For details, see Self-management, especially section Configuration and example.
Other
Export Audit
The Export Audit feature has been introduced to assist in troubleshooting cases where data objects are not imported into the Enterprise Server.
When enabled, all Data Object XMLs sent by the ESAdapter to the Enterprise Server are stored in the esadapter.ExportAudit table in the OIS database, helping in potential issues investigation.
For more details, see the Export Audit section.

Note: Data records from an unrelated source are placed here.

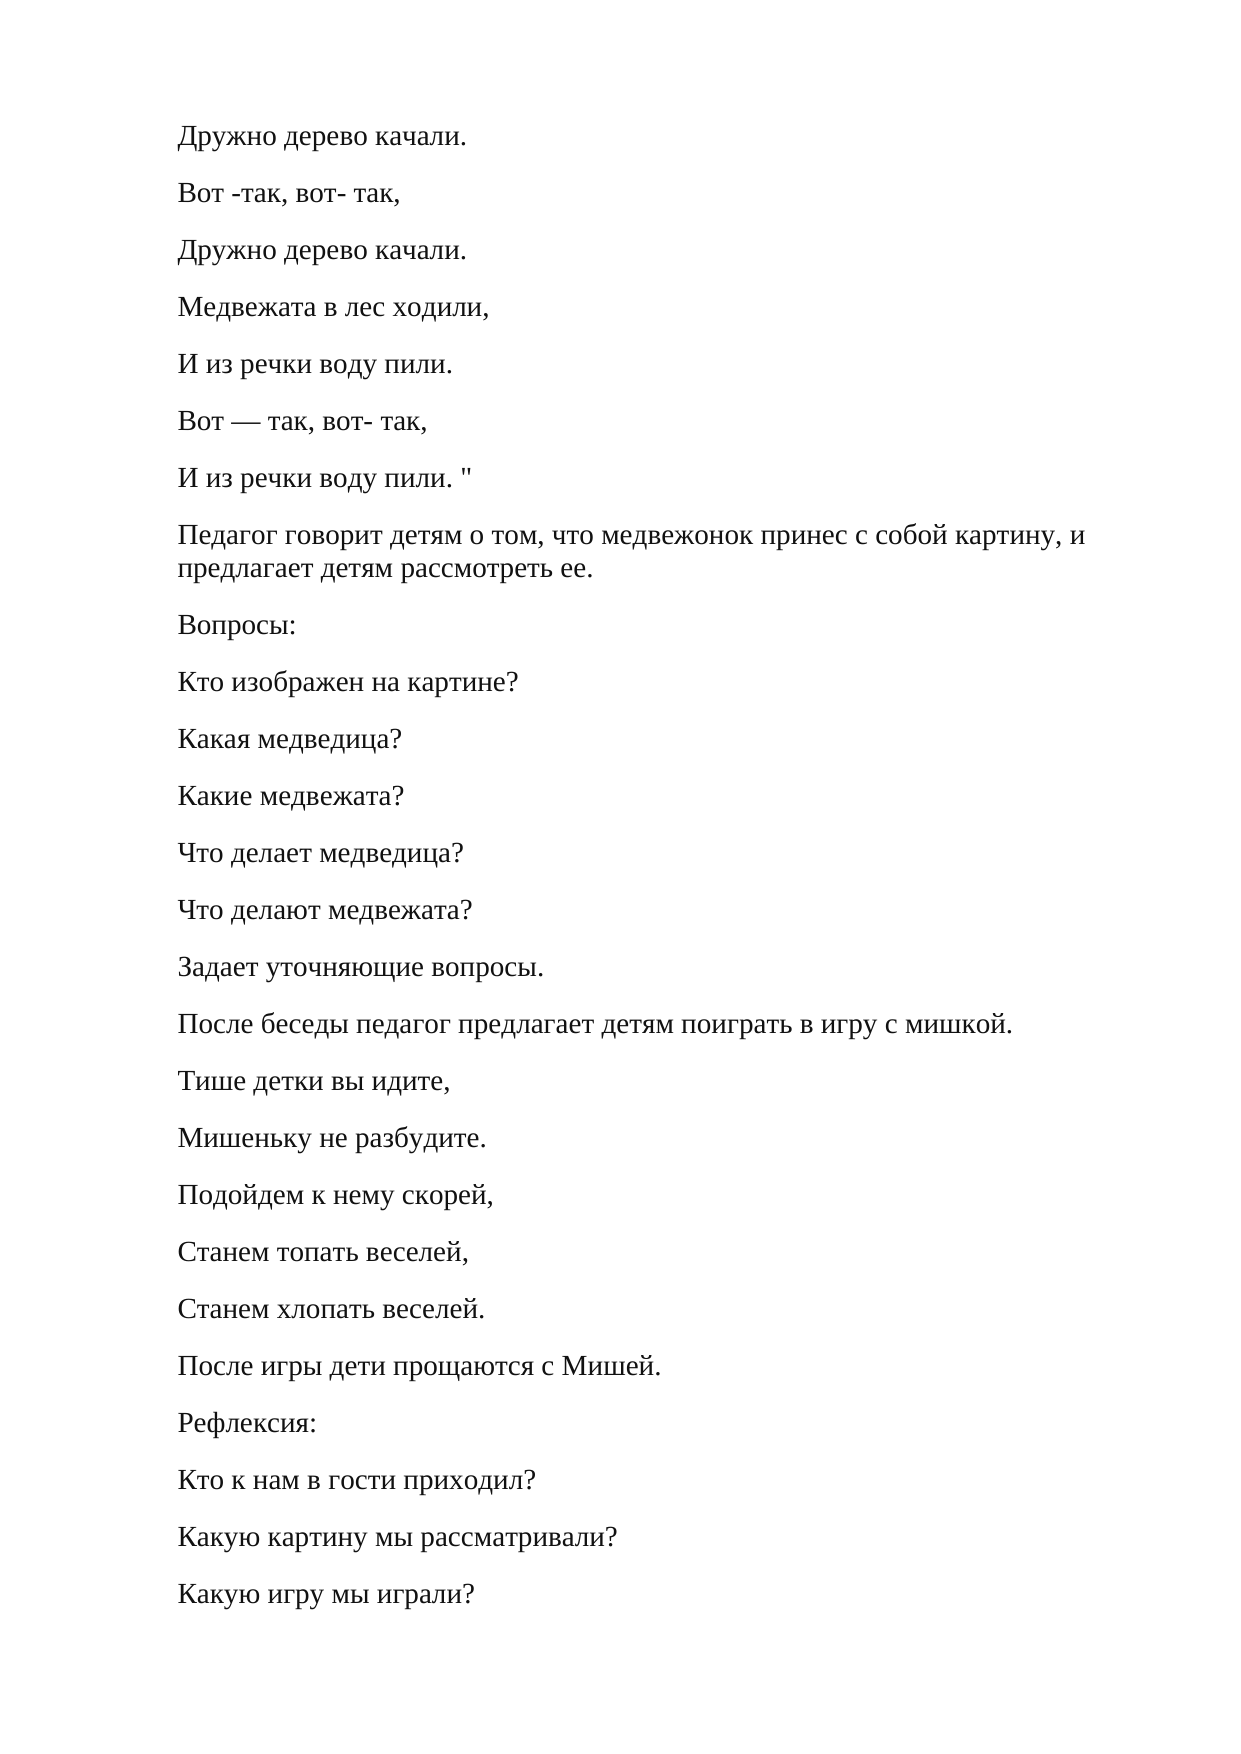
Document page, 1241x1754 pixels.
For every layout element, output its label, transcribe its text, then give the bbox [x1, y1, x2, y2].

text Какие медвежата? [177, 778, 1152, 812]
text Вопросы: [177, 607, 1152, 641]
text После беседы педагог предлагает детям поиграть в игру с мишкой. [177, 1006, 1152, 1040]
text Медвежата в лес ходили, [177, 289, 1152, 323]
text Что делает медведица? [177, 835, 1152, 869]
text И из речки воду пили. " [177, 460, 1152, 493]
text Какую игру мы играли? [177, 1576, 1152, 1610]
text Педагог говорит детям о том, что медвежонок принес с собой картину, и предлагает детям рассмотреть ее. [177, 517, 1152, 584]
text Что делают медвежата? [177, 892, 1152, 926]
text Станем хлопать веселей. [177, 1291, 1152, 1325]
text Какая медведица? [177, 721, 1152, 755]
text После игры дети прощаются с Мишей. [177, 1348, 1152, 1382]
text И из речки воду пили. [177, 346, 1152, 379]
text Станем топать веселей, [177, 1234, 1152, 1268]
text Подойдем к нему скорей, [177, 1177, 1152, 1211]
text Какую картину мы рассматривали? [177, 1519, 1152, 1553]
text Кто к нам в гости приходил? [177, 1462, 1152, 1496]
text Вот -так, вот- так, [177, 175, 1152, 209]
text Дружно дерево качали. [177, 118, 1152, 152]
text Кто изображен на картине? [177, 664, 1152, 698]
text Тише детки вы идите, [177, 1063, 1152, 1097]
text Вот — так, вот- так, [177, 403, 1152, 437]
text Рефлексия: [177, 1405, 1152, 1439]
text Мишеньку не разбудите. [177, 1120, 1152, 1154]
text Дружно дерево качали. [177, 232, 1152, 266]
text Задает уточняющие вопросы. [177, 949, 1152, 983]
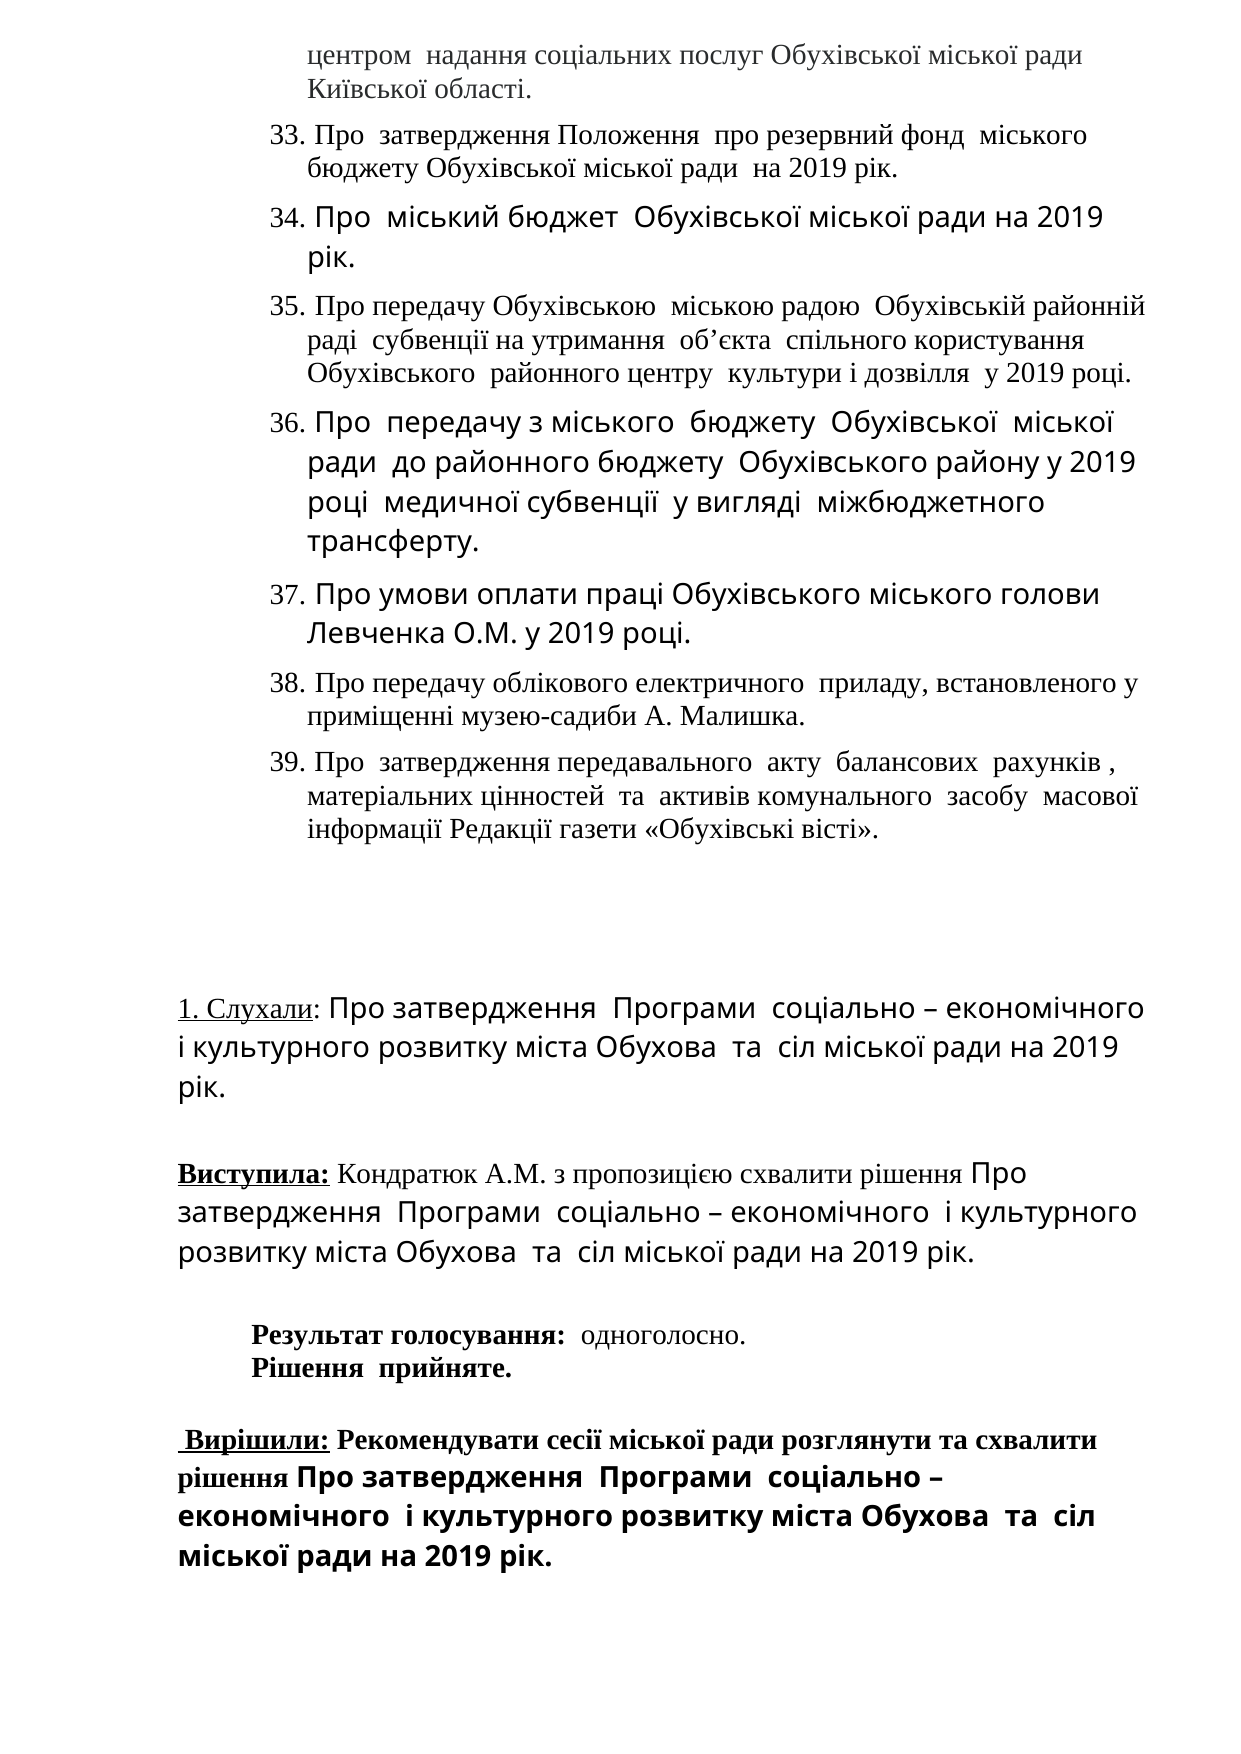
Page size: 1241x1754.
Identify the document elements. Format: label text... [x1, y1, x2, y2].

text Рішення прийняте. [177, 1351, 1152, 1384]
text Виступила: Кондратюк А.М. з пропозицією схвалити рішення Про затвердження Програми соціально – економічного і культурного розвитку міста Обухова та сіл міської ради на 2019 рік. [177, 1152, 1152, 1271]
list Про умови оплати праці Обухівського міського голови Левченка О.М. у 2019 році. [269, 573, 1152, 652]
list Про передачу з міського бюджету Обухівської міської ради до районного бюджету Обухівського району у 2019 році медичної субвенції у вигляді міжбюджетного трансферту. [269, 402, 1152, 560]
text Результат голосування: одноголосно. [177, 1317, 1152, 1351]
list Про затвердження Положення про резервний фонд міського бюджету Обухівської міської ради на 2019 рік. [269, 117, 1152, 184]
text 1. Слухали: Про затвердження Програми соціально – економічного і культурного розвитку міста Обухова та сіл міської ради на 2019 рік. [177, 987, 1152, 1106]
list Про міський бюджет Обухівської міської ради на 2019 рік. [269, 197, 1152, 276]
text Вирішили: Рекомендувати сесії міської ради розглянути та схвалити [177, 1422, 1152, 1456]
list Про передачу Обухівською міською радою Обухівській районній раді субвенції на утримання об’єкта спільного користування Обухівського районного центру культури і дозвілля у 2019 році. [269, 288, 1152, 389]
list Про затвердження передавального акту балансових рахунків , матеріальних цінностей та активів комунального засобу масової інформації Редакції газети «Обухівські вісті». [269, 744, 1152, 845]
list Про передачу облікового електричного приладу, встановленого у приміщенні музею-садиби А. Малишка. [269, 665, 1152, 732]
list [269, 37, 1152, 104]
text рішення Про затвердження Програми соціально – економічного і культурного розвитку міста Обухова та сіл міської ради на 2019 рік. [177, 1456, 1152, 1575]
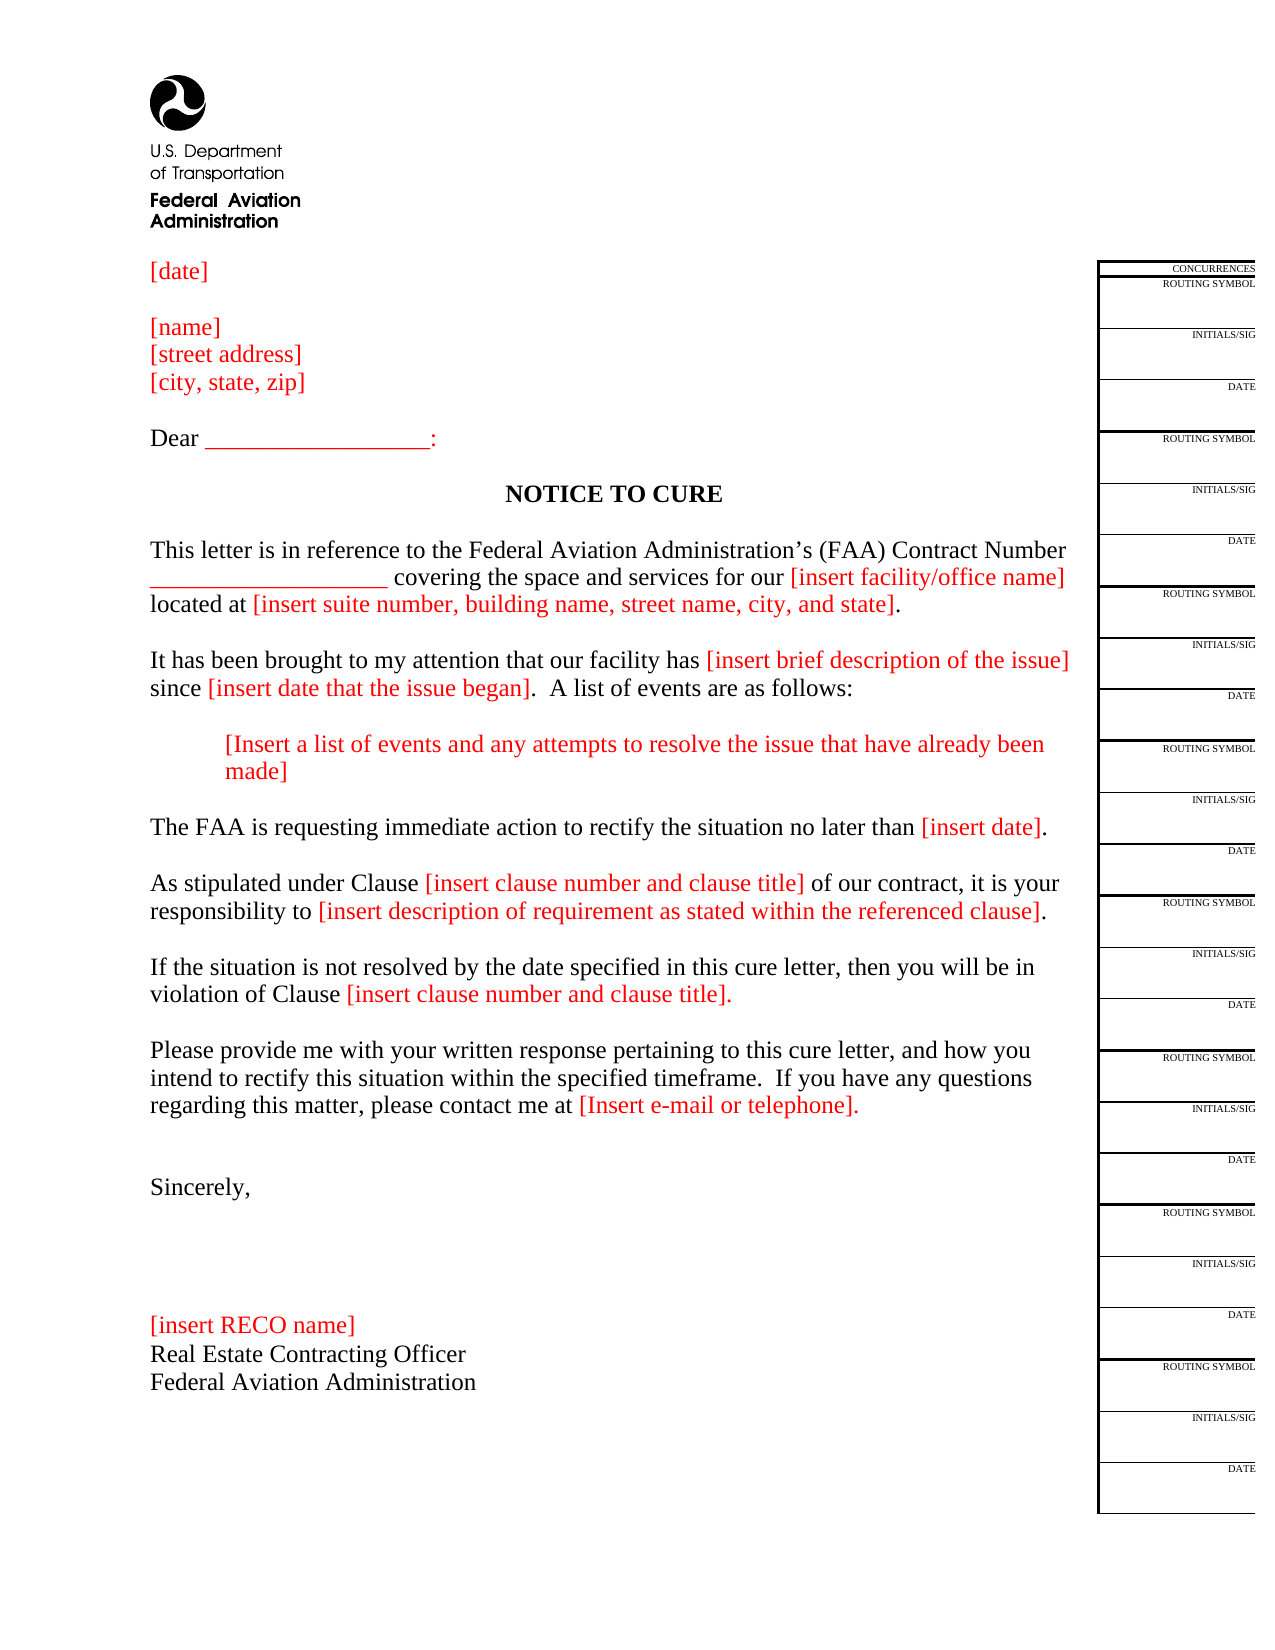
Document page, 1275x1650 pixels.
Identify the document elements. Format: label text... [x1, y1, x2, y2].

text Sincerely, [150, 1173, 1097, 1201]
text [date] [150, 257, 1078, 285]
text It has been brought to my attention that our facility has [insert brief description of the issue] since [insert date that the issue began]. A list of events are as follows: [150, 647, 1078, 702]
text This letter is in reference to the Federal Aviation Administration’s (FAA) Contract Number ___________________ covering the space and services for our [insert facility/office name] located at [insert suite number, building name, street name, city, and state]. [150, 536, 1078, 618]
text If the situation is not resolved by the date specified in this cure letter, then you will be in violation of Clause [insert clause number and clause title]. [150, 953, 1078, 1008]
text As stipulated under Clause [insert clause number and clause title] of our contract, it is your responsibility to [insert description of requirement as stated within the referenced clause]. [150, 870, 1078, 925]
text [name] [150, 313, 1078, 341]
text [city, state, zip] [150, 368, 1078, 395]
text [street address] [150, 341, 1078, 368]
text The FAA is requesting immediate action to rectify the situation no later than [insert date]. [150, 814, 1078, 841]
text Real Estate Contracting Officer [150, 1339, 1078, 1367]
text Federal Aviation Administration [150, 1367, 1078, 1396]
text Please provide me with your written response pertaining to this cure letter, and how you intend to rectify this situation within the specified timeframe. If you have any questions regarding this matter, please contact me at [Insert e-mail or telephone]. [150, 1037, 1078, 1119]
text [insert RECO name] [150, 1310, 1078, 1339]
text [Insert a list of events and any attempts to resolve the issue that have already been made] [225, 731, 1078, 785]
text NOTICE TO CURE [150, 480, 1078, 507]
text Dear __________________: [150, 424, 1078, 451]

A new customer setting for creating unique assignment code IDs for resource assignments
A new customer setting (Create unique assignment code IDs for resource assignments) was added - when set to True, the system creates unique assignment code IDs for resource assignments when requesting access. This code will appear in the new Access reference key column that was added to the Access request and Approvals views.
API
Upcoming change: OData page size
Starting with the September Cloud Update, the maximum page size for OData responses will be set to 1000 in non-production environments to improve performance and optimize data handling. This update will be applied to production environments later in Q4.
The change is controlled by the ODataPageSizeLimit customer setting. For more information, look up ODataPageSizeLimit in Customer settings - Standard application and OData documentation.
The new page size will only be applied to new environments and those existing environments whose current page size value is unset or 0.
You should review and update your scripts to ensure they implement pagination when retrieving data, helping maintain optimal performance and prepare for upcoming changes.